Sudan needs more aid - ICRC
2005-06-17 18:44
Geneva - The conflict in Sudan's western region of Darfur will require much more humanitarian attention than any other crisis in the world this year, the international Red Cross said on Friday.
Although fighting in Darfur has mostly subsided, civilians in the region are still suffering from a lack of law and order, widespread banditry and limited access to basic supplies, said Jacob Kellenberger, president of the International Committee of the Red Cross (ICRC).
Darfur rebels now engaged with the Sudanese government in Nigeria-hosted peace talks began their uprising two years ago, complaining of what they saw as years of state neglect and discrimination against Sudanese of African origin.
The government is accused of responding with a counterinsurgency campaign in which ethnic Arab militia known as Janjaweed committed wide-scale abuses against ethnic Africans.
Disease and hunger have multiplied the toll from fighting as thousands fled their homes to camps inside and outside Sudan. Aid workers now fear the war, which has kept farmers from their fields, will contribute to a food crisis, with drought also predicted this year.
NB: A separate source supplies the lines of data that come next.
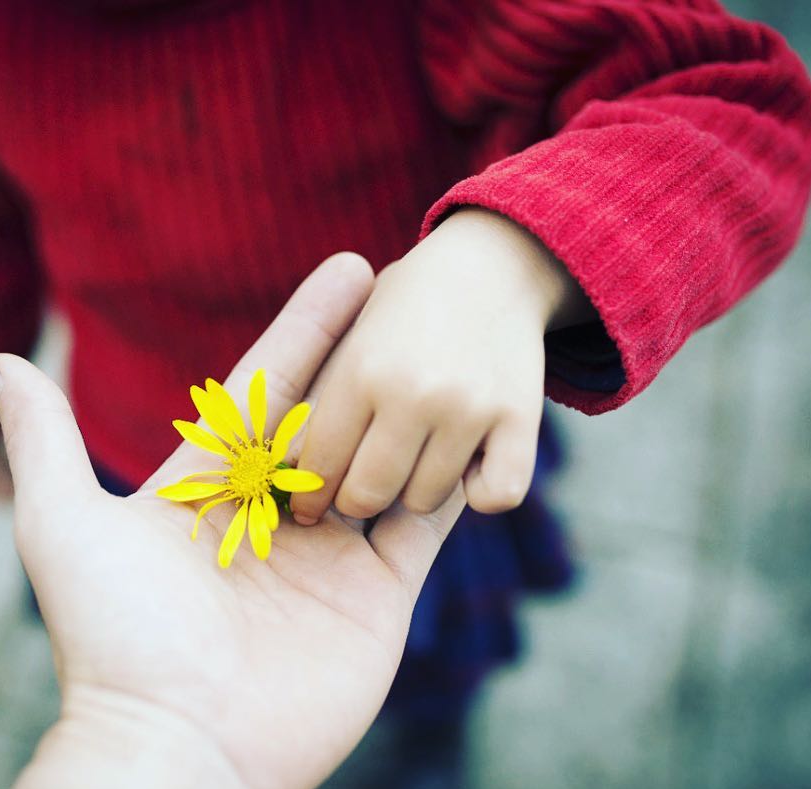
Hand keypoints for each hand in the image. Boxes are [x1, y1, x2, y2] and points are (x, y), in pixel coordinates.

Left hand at [0, 254, 464, 788]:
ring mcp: (330, 557)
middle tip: (418, 284)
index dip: (309, 327)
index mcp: (210, 487)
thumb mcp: (63, 521)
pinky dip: (453, 480)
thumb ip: (43, 437)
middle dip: (373, 352)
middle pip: (336, 414)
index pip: (270, 387)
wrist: (177, 748)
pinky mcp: (378, 599)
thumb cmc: (114, 634)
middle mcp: (273, 515)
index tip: (350, 268)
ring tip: (457, 341)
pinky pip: (424, 523)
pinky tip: (482, 425)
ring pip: (384, 458)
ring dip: (418, 404)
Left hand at [292, 207, 593, 522]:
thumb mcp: (353, 332)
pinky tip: (468, 469)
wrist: (494, 261)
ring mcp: (469, 406)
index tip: (306, 505)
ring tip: (413, 460)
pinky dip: (481, 491)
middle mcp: (412, 390)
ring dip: (416, 490)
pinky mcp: (520, 419)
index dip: (308, 491)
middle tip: (359, 489)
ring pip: (424, 499)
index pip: (317, 462)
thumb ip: (318, 393)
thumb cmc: (406, 303)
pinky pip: (496, 496)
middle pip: (366, 493)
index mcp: (359, 368)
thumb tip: (290, 464)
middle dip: (355, 499)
The United Nations (UN) World Food Programme (WFP)said up to 3.5 million people or more than half Darfur's population would need food aid between August and October. WFP, saying it had previously forecast a maximum of 2.8 million people in need, appealed for an additional $94m so it could feed more of the hungry during that period, a traditional lean time.
People struggling to make ends meet
"In May, WFP fed a record of 1.8 million people in Darfur most of them stranded in camps after being forced from their homes and farms," Ramiro Lopes da Silva, WFP's Sudan director, said in a statement. "But large numbers of others can no longer provide for themselves because of insecurity, drought, the poor harvest last year and with local markets closed. They don't live in camps, but are all caught in the same Darfur trap, and urgently need our help to survive."
The ICRC's Kellenberger said the ICRC's programmes in Sudan the humanitarian organisation's most extensive in 2004 will need to be expanded this year to help provide relief, medical facilities and family communication to more than 300 000 civilians throughout Darfur.
"We really had to fight for access and it was a major challenge in terms of networking.
In the ICRC's 392-page annual report the humanitarian organisation said it could now "work throughout most of Darfur".
Until Kellenberger visited Sudanese officials in Khartoum in March 2004, the group had been restricted to three towns in Darfur and a few "humanitarian corridors".
Funding for the ICRC's activities this year in Darfur will likely be three times the amount for its second largest planned operation, in Israel and the Palestinian territories, Kellenberger said.